#### EXERCISE TEXT ####
Saturday, April 30, 2016
VI Easter, May 1, 2016
Sermon for the Sixth Sunday of Easter
Year C ~ May 1, 2016
Holy Trinity & St. Anskar
My Father is still working, and I also am working.
+In
the Name of God, the Holy and Undivided Trinity
Today, we pray that we may
love God so that we may obtain the divine promises. In fact, to love God is to obtain those promises. Our
experience of loving and desiring God is already celestial bliss. We ask God to
pour into our heart love toward God. But in so asking, we acknowledge that God
is the Source of our own love.
It is
usual to speak of my life and your life. But that is misleading at best. A
moment’s reflection compels one to agree that life comes to us and through us
and then departs. It is never my
life in the deepest sense. Religion – all religion – teaches that there is only
One Life. So it is with Love – at least the love we mean when we pray that God
may pour it into our hearts.
The
similarity in Teutonic languages between live
and love (Lebe and Liebe) – hints
that the realities named are also the same. The Love that is in our hearts is
no more my love than the life that beats
there is my life. What we ask God to
pour into our hearts is God’s own Love, which is to say God’s very Being, for
God is Love. If we experience Love for God in and above other people and all
creation, it is because God is loving within us. Just as if we live at all, it
is because God lives within us. We have nothing to do with this except to let
it happen.
St.
#### INFORMATION SUPPLIED ####
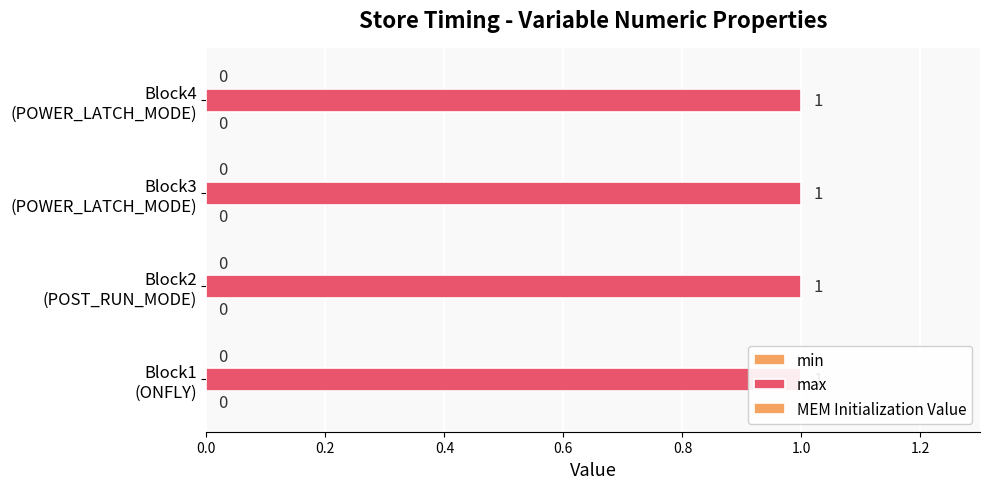

What is the spread (max minus min) of values at POWER_LATCH_MODE?

1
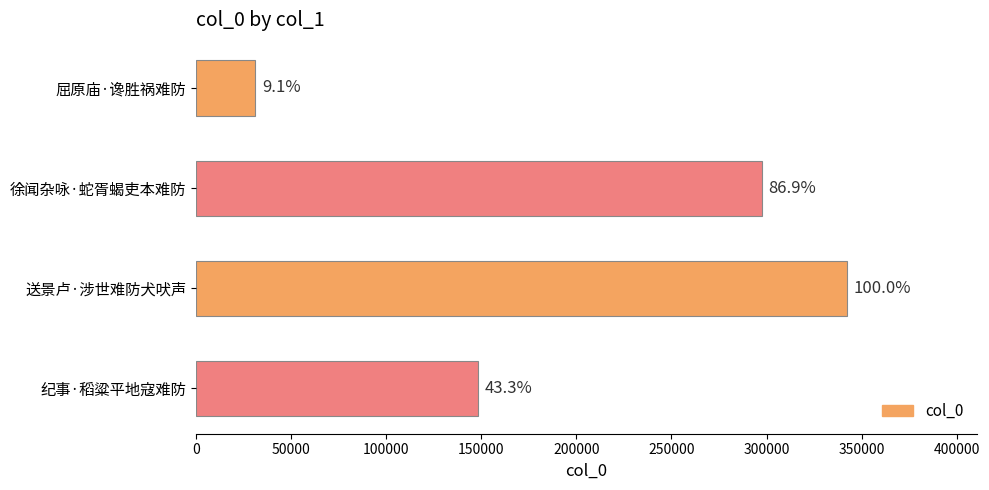

Does the chart contain any negative values?

No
####
▶ **COMPLETE THE FOLLOWING**
A - Answer the following from the Easter sermon:
(i) On what date is the sermon for the Sixth Sunday of Easter given?
(ii) According to the sermon, what does all religion teach?
(iii) Which German words does the sermon cite for "live" and "love"?
B - Reproduce the passage of the Easter sermon starting at "Saturday, April 30, 2016" and ending at "our own love.".
C - Resume the Easter sermon from the point at which it stops.

▶ **ANSWER LIST**
A -
(i) May 1, 2016
(ii) That there is only One Life
(iii) Lebe and Liebe

B -
Saturday, April 30, 2016
VI Easter, May 1, 2016
Sermon for the Sixth Sunday of Easter
Year C ~ May 1, 2016
Holy Trinity & St. Anskar
My Father is still working, and I also am working.
+In
the Name of God, the Holy and Undivided Trinity
Today, we pray that we may
love God so that we may obtain the divine promises. In fact, to love God is to obtain those promises. Our
experience of loving and desiring God is already celestial bliss. We ask God to
pour into our heart love toward God. But in so asking, we acknowledge that God
is the Source of our own love.

C -
Augustine observes that God fashions in us a delight and attraction to God, which
we experience as our own delight. We are free to block the attraction, to
stifle this delight: we are free not to love – just as we are free to kill
ourselves, which amounts to the same thing. We cannot understand this, but we
can accept it, rejoicing in the promise that exceeds all that we can desire. So Jesus healed the paralytic on the Sabbath and
commanded him to work. The passage goes on to record a dispute about working on
the Sabbath.
So the Jews said to the man who had been cured, “It is the Sabbath; it is not lawful for you to carry your mat.” But he answered them, “The Man Who made me well said to me, ‘Take up your mat and walk.’” … Therefore the Jews started persecuting Jesus, because He was doing such things on the Sabbath.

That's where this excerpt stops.